Department of Biochemistry and Center of Excellence in Protein Structure and Function, Faculty of Science, Mahidol University , Bangkok, 10400 Thailand.
J Am Chem Soc. 2014 Jan 8;136(1):241-53. doi: 10.1021/ja4088055. Epub 2013 Dec 24.

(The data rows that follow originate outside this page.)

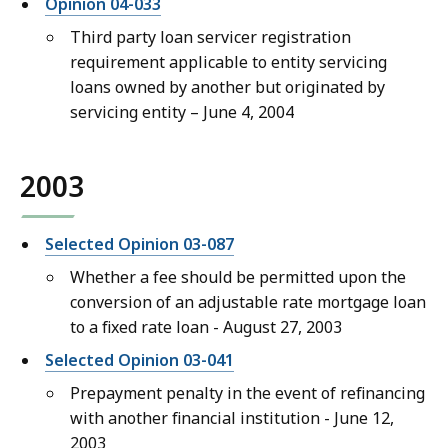
Opinion 04-033
Third party loan servicer registration
requirement applicable to entity servicing
loans owned by another but originated by
servicing entity – June 4, 2004
2003
Selected Opinion 03-087
Whether a fee should be permitted upon the
conversion of an adjustable rate mortgage loan
to a fixed rate loan - August 27, 2003
Selected Opinion 03-041
Prepayment penalty in the event of refinancing
with another financial institution - June 12,
2003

Determination of the mechanism of dioxygen activation by flavoenzymes remains one of the most challenging problems in flavoenzymology for which the underlying theoretical basis is not well understood. Here, the reaction of reduced flavin and dioxygen catalyzed by pyranose 2-oxidase (P2O), a flavoenzyme oxidase that is unique in its formation of C4a-hydroperoxyflavin, was investigated by density functional calculations, transient kinetics, and site-directed mutagenesis. Based on work from the 1970s-1980s, the current understanding of the dioxygen activation process in flavoenzymes is believed to involve electron transfer from flavin to dioxygen and subsequent proton transfer to form C4a-hydroperoxyflavin. Our findings suggest that the first step of the P2O reaction is a single electron transfer coupled with a proton transfer from the conserved residue, His548. In fact, proton transfer enhances the electron acceptor ability of dioxygen. The resulting ·OOH of the open-shell diradical pair is placed in an optimal position for the formation of C4a-hydroperoxyflavin. Furthermore, the C4a-hydroperoxyflavin is stabilized by the side chains of Thr169, His548, and Asn593 in a "face-on" configuration where it can undergo a unimolecular reaction to generate H2O2 and oxidized flavin. The computational results are consistent with kinetic studies of variant forms of P2O altered at residues Thr169, His548, and Asn593, and kinetic isotope effects and pH-dependence studies of the wild-type enzyme. In addition, the calculated energy barrier is in agreement with the experimental enthalpy barrier obtained from Eyring plots. This work revealed new insights into the reaction of reduced flavin with dioxygen, demonstrating that the positively charged residue (His548) plays a significant role in catalysis by providing a proton for a proton-coupled electron transfer in dioxygen activation. The interaction around the N5-position of the C4a-hydroperoxyflavin is important for dictating the stability of the intermediate.
黄素酶催化的氧分子活化机制仍然是黄素酶学中最具挑战性的问题之一,其基础理论尚未得到很好的理解。在这里,通过密度泛函计算、瞬态动力学和定点突变研究了吡喃糖 2-氧化酶(P2O)催化的还原黄素与氧分子的反应,P2O 是一种独特的黄素氧化酶,它能形成 C4a-过氧黄素。基于 20 世纪 70 年代至 80 年代的研究工作,目前人们认为黄素酶中氧分子活化过程涉及黄素向氧分子的电子转移以及随后的质子转移以形成 C4a-过氧黄素。我们的研究结果表明,P2O 反应的第一步是单电子转移与保守残基 His548 的质子转移相偶联。事实上,质子转移增强了氧分子的电子接受能力。开壳自由基对的·OOH 被置于形成 C4a-过氧黄素的最佳位置。此外,C4a-过氧黄素被 Thr169、His548 和 Asn593 的侧链稳定在“面朝上”构象,在这种构象中,它可以进行单分子反应生成 H2O2 和氧化黄素。计算结果与 Thr169、His548 和 Asn593 残基改变的 P2O 变体的动力学研究、野生型酶的动力学同位素效应和 pH 依赖性研究一致。此外,计算出的能量垒与 Eyring 图获得的实验焓垒一致。这项工作揭示了还原黄素与氧分子反应的新见解,表明带正电荷的残基(His548)在催化中起着重要作用,通过为氧分子活化中的质子耦合电子转移提供质子,从而提供质子。C4a-过氧黄素的 N5 位周围的相互作用对于决定中间产物的稳定性很重要。